======== EXTRACTED DATA

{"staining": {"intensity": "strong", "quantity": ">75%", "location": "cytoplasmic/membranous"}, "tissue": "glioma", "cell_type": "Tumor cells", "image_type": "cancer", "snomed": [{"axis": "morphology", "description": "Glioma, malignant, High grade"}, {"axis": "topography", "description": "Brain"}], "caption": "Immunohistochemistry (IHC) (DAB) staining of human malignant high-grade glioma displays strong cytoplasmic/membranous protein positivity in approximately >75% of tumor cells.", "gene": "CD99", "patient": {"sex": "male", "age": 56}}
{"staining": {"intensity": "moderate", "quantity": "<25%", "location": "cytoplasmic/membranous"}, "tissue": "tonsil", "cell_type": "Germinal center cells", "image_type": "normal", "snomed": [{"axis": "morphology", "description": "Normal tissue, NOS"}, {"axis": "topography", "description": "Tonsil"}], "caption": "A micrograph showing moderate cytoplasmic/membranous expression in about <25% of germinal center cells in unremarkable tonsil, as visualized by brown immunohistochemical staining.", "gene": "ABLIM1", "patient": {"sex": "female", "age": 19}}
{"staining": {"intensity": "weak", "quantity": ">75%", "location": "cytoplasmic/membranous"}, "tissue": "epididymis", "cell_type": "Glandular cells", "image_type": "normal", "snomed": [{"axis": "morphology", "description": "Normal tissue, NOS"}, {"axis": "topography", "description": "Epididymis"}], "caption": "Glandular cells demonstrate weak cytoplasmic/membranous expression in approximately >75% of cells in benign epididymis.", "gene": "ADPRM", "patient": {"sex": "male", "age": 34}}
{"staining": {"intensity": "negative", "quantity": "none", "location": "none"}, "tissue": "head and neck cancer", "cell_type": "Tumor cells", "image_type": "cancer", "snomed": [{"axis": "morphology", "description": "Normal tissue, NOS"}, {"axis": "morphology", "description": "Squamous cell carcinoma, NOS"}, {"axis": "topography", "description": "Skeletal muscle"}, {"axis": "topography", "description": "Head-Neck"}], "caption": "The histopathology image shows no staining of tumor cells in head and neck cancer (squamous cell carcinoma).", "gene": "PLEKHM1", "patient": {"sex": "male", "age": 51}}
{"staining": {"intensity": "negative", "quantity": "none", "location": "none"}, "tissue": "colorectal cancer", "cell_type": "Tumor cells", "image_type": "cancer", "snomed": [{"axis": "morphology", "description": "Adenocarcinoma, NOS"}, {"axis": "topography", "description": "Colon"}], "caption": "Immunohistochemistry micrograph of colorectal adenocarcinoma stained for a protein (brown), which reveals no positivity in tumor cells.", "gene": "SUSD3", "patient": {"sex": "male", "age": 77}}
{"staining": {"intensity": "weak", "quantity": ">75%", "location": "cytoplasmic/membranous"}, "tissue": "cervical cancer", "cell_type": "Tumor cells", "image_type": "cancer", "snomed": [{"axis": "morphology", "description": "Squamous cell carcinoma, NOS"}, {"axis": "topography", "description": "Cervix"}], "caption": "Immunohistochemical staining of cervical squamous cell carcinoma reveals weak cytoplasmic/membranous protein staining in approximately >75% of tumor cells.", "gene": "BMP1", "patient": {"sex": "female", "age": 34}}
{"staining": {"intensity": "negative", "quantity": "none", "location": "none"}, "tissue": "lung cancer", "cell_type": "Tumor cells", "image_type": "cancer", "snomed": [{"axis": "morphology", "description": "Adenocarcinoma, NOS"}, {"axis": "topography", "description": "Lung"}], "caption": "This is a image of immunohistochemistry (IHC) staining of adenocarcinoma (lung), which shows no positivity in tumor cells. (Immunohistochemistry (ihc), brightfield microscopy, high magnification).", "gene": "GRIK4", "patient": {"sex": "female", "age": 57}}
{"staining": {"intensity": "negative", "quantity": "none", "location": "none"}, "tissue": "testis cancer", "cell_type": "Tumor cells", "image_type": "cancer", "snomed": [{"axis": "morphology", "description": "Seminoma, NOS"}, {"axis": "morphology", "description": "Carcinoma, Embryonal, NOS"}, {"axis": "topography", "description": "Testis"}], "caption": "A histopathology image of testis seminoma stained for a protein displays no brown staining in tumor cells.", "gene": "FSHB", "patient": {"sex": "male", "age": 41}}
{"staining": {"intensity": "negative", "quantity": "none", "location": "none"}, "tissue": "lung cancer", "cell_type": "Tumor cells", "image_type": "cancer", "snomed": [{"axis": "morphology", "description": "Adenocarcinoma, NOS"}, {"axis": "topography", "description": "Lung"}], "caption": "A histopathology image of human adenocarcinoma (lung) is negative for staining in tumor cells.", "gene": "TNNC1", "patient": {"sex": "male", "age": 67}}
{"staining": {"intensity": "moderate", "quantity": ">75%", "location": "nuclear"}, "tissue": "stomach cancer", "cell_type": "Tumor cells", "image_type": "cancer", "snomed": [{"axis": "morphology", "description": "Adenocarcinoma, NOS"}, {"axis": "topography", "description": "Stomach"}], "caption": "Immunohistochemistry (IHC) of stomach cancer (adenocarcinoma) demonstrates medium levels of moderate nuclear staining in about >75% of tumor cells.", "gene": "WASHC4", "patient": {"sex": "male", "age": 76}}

================

§ **WORK INSTRUCTION**:
From the data above, give every line again exactly as it appears.

§ **THE ANSWER**:
{"staining": {"intensity": "strong", "quantity": ">75%", "location": "cytoplasmic/membranous"}, "tissue": "glioma", "cell_type": "Tumor cells", "image_type": "cancer", "snomed": [{"axis": "morphology", "description": "Glioma, malignant, High grade"}, {"axis": "topography", "description": "Brain"}], "caption": "Immunohistochemistry (IHC) (DAB) staining of human malignant high-grade glioma displays strong cytoplasmic/membranous protein positivity in approximately >75% of tumor cells.", "gene": "CD99", "patient": {"sex": "male", "age": 56}}
{"staining": {"intensity": "moderate", "quantity": "<25%", "location": "cytoplasmic/membranous"}, "tissue": "tonsil", "cell_type": "Germinal center cells", "image_type": "normal", "snomed": [{"axis": "morphology", "description": "Normal tissue, NOS"}, {"axis": "topography", "description": "Tonsil"}], "caption": "A micrograph showing moderate cytoplasmic/membranous expression in about <25% of germinal center cells in unremarkable tonsil, as visualized by brown immunohistochemical staining.", "gene": "ABLIM1", "patient": {"sex": "female", "age": 19}}
{"staining": {"intensity": "weak", "quantity": ">75%", "location": "cytoplasmic/membranous"}, "tissue": "epididymis", "cell_type": "Glandular cells", "image_type": "normal", "snomed": [{"axis": "morphology", "description": "Normal tissue, NOS"}, {"axis": "topography", "description": "Epididymis"}], "caption": "Glandular cells demonstrate weak cytoplasmic/membranous expression in approximately >75% of cells in benign epididymis.", "gene": "ADPRM", "patient": {"sex": "male", "age": 34}}
{"staining": {"intensity": "negative", "quantity": "none", "location": "none"}, "tissue": "head and neck cancer", "cell_type": "Tumor cells", "image_type": "cancer", "snomed": [{"axis": "morphology", "description": "Normal tissue, NOS"}, {"axis": "morphology", "description": "Squamous cell carcinoma, NOS"}, {"axis": "topography", "description": "Skeletal muscle"}, {"axis": "topography", "description": "Head-Neck"}], "caption": "The histopathology image shows no staining of tumor cells in head and neck cancer (squamous cell carcinoma).", "gene": "PLEKHM1", "patient": {"sex": "male", "age": 51}}
{"staining": {"intensity": "negative", "quantity": "none", "location": "none"}, "tissue": "colorectal cancer", "cell_type": "Tumor cells", "image_type": "cancer", "snomed": [{"axis": "morphology", "description": "Adenocarcinoma, NOS"}, {"axis": "topography", "description": "Colon"}], "caption": "Immunohistochemistry micrograph of colorectal adenocarcinoma stained for a protein (brown), which reveals no positivity in tumor cells.", "gene": "SUSD3", "patient": {"sex": "male", "age": 77}}
{"staining": {"intensity": "weak", "quantity": ">75%", "location": "cytoplasmic/membranous"}, "tissue": "cervical cancer", "cell_type": "Tumor cells", "image_type": "cancer", "snomed": [{"axis": "morphology", "description": "Squamous cell carcinoma, NOS"}, {"axis": "topography", "description": "Cervix"}], "caption": "Immunohistochemical staining of cervical squamous cell carcinoma reveals weak cytoplasmic/membranous protein staining in approximately >75% of tumor cells.", "gene": "BMP1", "patient": {"sex": "female", "age": 34}}
{"staining": {"intensity": "negative", "quantity": "none", "location": "none"}, "tissue": "lung cancer", "cell_type": "Tumor cells", "image_type": "cancer", "snomed": [{"axis": "morphology", "description": "Adenocarcinoma, NOS"}, {"axis": "topography", "description": "Lung"}], "caption": "This is a image of immunohistochemistry (IHC) staining of adenocarcinoma (lung), which shows no positivity in tumor cells. (Immunohistochemistry (ihc), brightfield microscopy, high magnification).", "gene": "GRIK4", "patient": {"sex": "female", "age": 57}}
{"staining": {"intensity": "negative", "quantity": "none", "location": "none"}, "tissue": "testis cancer", "cell_type": "Tumor cells", "image_type": "cancer", "snomed": [{"axis": "morphology", "description": "Seminoma, NOS"}, {"axis": "morphology", "description": "Carcinoma, Embryonal, NOS"}, {"axis": "topography", "description": "Testis"}], "caption": "A histopathology image of testis seminoma stained for a protein displays no brown staining in tumor cells.", "gene": "FSHB", "patient": {"sex": "male", "age": 41}}
{"staining": {"intensity": "negative", "quantity": "none", "location": "none"}, "tissue": "lung cancer", "cell_type": "Tumor cells", "image_type": "cancer", "snomed": [{"axis": "morphology", "description": "Adenocarcinoma, NOS"}, {"axis": "topography", "description": "Lung"}], "caption": "A histopathology image of human adenocarcinoma (lung) is negative for staining in tumor cells.", "gene": "TNNC1", "patient": {"sex": "male", "age": 67}}
{"staining": {"intensity": "moderate", "quantity": ">75%", "location": "nuclear"}, "tissue": "stomach cancer", "cell_type": "Tumor cells", "image_type": "cancer", "snomed": [{"axis": "morphology", "description": "Adenocarcinoma, NOS"}, {"axis": "topography", "description": "Stomach"}], "caption": "Immunohistochemistry (IHC) of stomach cancer (adenocarcinoma) demonstrates medium levels of moderate nuclear staining in about >75% of tumor cells.", "gene": "WASHC4", "patient": {"sex": "male", "age": 76}}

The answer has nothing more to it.